:: Tareas a realizar ::
a: Traduce al inglés esta oración del texto sobre el consenso progresista y la extrema derecha: "Es un camino que deja atrás la retórica hiperindividualista imperante desde los años 90."
b: Prosigue el texto sobre el consenso progresista y la extrema derecha a partir de su última oración.

:: Texto de lectura ::

═══

En la actualidad, ese consenso institucional que conforman las respuestas a la crisis de la COVID y el manual político imperante con el que afrontar la década, los Objetivos de Desarrollo Sostenible, es una reivindicación de lo colectivo para enfrentar los grandes retos. Es un camino que deja atrás la retórica hiperindividualista imperante desde los años 90. Y por el camino deja, también, sus sucesivas evoluciones, como fueron las ‘reformas’ austericidas, solamente defendidas ya por un pequeño grupo de hooligans. Sí. Como caricaturizaría la derecha populista; este nuevo consenso es ‘progre’.
Y, que no se me malinterprete, más allá de la importancia de hacer cumplir los compromisos y ser autoexigentes, haber conseguido que las instituciones se marquen entre sus objetivos el fin de la pobreza, la reducción de las desigualdades o la acción por el clima es un éxito. Sólo hay que comparar la agenda 2030 que guía los fondos europeos para salir de esta crisis con las medidas recomendadas (impuestas, realmente) por la Troika. Pero junto al éxito existe el riesgo.
No el de no alcanzar un contrato social duradero que puede dibujarse en esta, aunque frágil, hegemonía de las ideas. No el de no ser capaces de ejercer desde las instituciones esas políticas. Si no el contrario. El peligro de representar el poder es regalar esa épica contestataria a las fuerzas más conservadoras y regresivas.
Lo sabe bien la internacional del odio que se reunió, en su formato europeo, en Madrid este fin de semana. Sus continuos ataques a lo que han denominado globalismo o sus referencias histriónicas a magnates como Bill Gates buscan que lo que significa luchar contra lo establecido cambie de bando. Tratan de identificar el cambio con una conspiración establecida por gente muy distinta a ti y, por tanto, peligrosa. Quieren que conservador pase a significar revolucionario, puesto que lo ‘progre’ es lo promovido por las instituciones. Algo que retrata muy bien el cómico Ignatius Farray, cuando grita nos han robado el punk.
Qué explica si no que el otro día en el pleno del Ayuntamiento de València un representante de Vox alegara que no les importaba quedarse solos en la defensa de su enésima locura, porque si hubieran vivido en otro momento histórico ellos habrían ardido en la hoguera. Es la búsqueda del rédito de ser rebelde.

═══

:: Registros ::
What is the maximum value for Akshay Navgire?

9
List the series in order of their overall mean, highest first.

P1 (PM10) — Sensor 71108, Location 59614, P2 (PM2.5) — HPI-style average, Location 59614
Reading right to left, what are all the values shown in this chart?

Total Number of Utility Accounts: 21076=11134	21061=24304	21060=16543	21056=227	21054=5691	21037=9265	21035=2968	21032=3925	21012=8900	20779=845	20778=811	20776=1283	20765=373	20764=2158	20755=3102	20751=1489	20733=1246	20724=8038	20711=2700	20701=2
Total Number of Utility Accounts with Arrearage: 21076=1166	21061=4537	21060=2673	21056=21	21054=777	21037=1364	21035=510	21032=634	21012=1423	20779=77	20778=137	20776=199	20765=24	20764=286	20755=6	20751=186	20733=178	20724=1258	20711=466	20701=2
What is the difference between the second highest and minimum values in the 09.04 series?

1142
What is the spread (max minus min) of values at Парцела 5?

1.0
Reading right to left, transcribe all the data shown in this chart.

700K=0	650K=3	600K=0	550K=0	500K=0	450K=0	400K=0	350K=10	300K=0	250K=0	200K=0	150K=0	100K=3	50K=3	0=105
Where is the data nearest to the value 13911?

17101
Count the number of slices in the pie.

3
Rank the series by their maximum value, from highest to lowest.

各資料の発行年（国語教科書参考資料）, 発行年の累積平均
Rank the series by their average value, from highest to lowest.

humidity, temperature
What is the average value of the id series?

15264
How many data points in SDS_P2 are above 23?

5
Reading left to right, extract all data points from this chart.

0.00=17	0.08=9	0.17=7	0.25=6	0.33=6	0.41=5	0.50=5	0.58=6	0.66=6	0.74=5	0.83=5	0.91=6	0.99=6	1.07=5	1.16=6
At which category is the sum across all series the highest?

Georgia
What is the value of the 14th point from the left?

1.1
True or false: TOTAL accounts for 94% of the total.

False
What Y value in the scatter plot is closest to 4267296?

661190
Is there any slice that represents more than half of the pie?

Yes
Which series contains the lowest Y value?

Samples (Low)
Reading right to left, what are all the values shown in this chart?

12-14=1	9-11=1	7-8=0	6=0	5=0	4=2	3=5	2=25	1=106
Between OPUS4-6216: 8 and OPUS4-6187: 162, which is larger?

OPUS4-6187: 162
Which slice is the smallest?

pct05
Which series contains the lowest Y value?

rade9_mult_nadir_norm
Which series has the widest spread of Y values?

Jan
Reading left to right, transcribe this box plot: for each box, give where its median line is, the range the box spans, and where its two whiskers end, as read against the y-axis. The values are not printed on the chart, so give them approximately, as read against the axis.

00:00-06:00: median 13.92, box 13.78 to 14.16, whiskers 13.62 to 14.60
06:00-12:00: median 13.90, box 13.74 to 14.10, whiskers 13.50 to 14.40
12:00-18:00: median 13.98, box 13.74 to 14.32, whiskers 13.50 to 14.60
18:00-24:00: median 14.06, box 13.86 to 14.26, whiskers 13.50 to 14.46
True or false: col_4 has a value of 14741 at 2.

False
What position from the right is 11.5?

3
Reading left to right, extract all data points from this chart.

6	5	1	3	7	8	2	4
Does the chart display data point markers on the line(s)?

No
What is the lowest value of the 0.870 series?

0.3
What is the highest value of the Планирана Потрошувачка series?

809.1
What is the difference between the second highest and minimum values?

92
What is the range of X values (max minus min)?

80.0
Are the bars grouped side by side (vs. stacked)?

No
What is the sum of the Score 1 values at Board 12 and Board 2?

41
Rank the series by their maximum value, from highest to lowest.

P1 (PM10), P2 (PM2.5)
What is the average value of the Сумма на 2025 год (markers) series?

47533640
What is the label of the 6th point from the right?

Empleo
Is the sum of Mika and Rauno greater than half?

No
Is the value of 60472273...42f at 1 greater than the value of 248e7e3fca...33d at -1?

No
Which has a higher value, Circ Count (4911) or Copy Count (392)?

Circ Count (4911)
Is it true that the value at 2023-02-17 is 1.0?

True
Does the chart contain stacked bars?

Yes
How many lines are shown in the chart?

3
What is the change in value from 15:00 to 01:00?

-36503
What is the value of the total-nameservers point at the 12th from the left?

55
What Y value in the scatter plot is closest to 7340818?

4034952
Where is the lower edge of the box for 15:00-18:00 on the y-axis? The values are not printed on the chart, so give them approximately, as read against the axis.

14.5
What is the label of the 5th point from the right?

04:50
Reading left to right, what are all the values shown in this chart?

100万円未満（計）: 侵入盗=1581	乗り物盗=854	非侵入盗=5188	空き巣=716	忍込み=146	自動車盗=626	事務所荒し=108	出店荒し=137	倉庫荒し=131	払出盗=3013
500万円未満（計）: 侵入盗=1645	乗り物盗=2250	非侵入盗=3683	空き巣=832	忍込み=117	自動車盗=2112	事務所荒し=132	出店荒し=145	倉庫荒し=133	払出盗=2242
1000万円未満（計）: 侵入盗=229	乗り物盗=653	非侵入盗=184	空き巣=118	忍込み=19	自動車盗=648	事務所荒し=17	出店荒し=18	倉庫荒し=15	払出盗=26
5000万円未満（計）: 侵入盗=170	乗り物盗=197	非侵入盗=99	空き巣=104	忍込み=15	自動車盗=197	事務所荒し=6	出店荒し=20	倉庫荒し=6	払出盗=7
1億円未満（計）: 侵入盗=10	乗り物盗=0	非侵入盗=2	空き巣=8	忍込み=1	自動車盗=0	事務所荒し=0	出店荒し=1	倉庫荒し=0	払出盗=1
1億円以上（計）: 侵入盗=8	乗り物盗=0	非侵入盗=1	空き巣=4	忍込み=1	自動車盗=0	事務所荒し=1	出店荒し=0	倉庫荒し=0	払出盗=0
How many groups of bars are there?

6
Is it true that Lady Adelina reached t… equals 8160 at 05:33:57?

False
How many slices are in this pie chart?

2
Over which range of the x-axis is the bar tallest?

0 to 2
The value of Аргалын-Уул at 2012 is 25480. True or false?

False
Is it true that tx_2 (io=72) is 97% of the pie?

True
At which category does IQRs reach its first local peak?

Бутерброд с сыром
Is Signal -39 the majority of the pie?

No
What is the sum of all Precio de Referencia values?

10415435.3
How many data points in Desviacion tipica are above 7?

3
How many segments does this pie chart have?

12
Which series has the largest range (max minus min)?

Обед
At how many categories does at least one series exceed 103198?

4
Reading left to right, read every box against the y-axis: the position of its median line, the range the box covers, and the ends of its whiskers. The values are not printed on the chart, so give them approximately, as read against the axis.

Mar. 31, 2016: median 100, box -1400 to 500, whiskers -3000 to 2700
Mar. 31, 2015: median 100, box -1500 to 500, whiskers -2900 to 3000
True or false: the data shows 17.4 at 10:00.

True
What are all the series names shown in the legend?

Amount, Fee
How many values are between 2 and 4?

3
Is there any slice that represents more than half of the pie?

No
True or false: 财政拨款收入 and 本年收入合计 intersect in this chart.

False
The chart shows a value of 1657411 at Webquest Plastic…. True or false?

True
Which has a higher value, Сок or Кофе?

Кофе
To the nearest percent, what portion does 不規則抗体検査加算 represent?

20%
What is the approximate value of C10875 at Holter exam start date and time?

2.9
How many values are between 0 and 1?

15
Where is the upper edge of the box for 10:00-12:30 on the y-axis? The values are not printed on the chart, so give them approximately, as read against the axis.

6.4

═══

:: Respuestas dadas ::
a: It is a path that leaves behind the hyper-individualist rhetoric that has prevailed since the 1990s.

b:
Lo cierto es que, más que probablemente, ellos hubieran sido los portadores de la antorcha hacía la pira de esas brujas (que habría que reivindicar como heroínas en nuestra historia) o de quienes defendían la evidencia científica frente al dogma. Aún así, por histriónico que nos parezca verlos desfilar con el disfraz de ‘Peaky Blinder’ español o directamente salidos de ‘Los santos inocentes’ para las elecciones en Castilla y León, no nos tomemos a broma el riesgo que supone ese marco político.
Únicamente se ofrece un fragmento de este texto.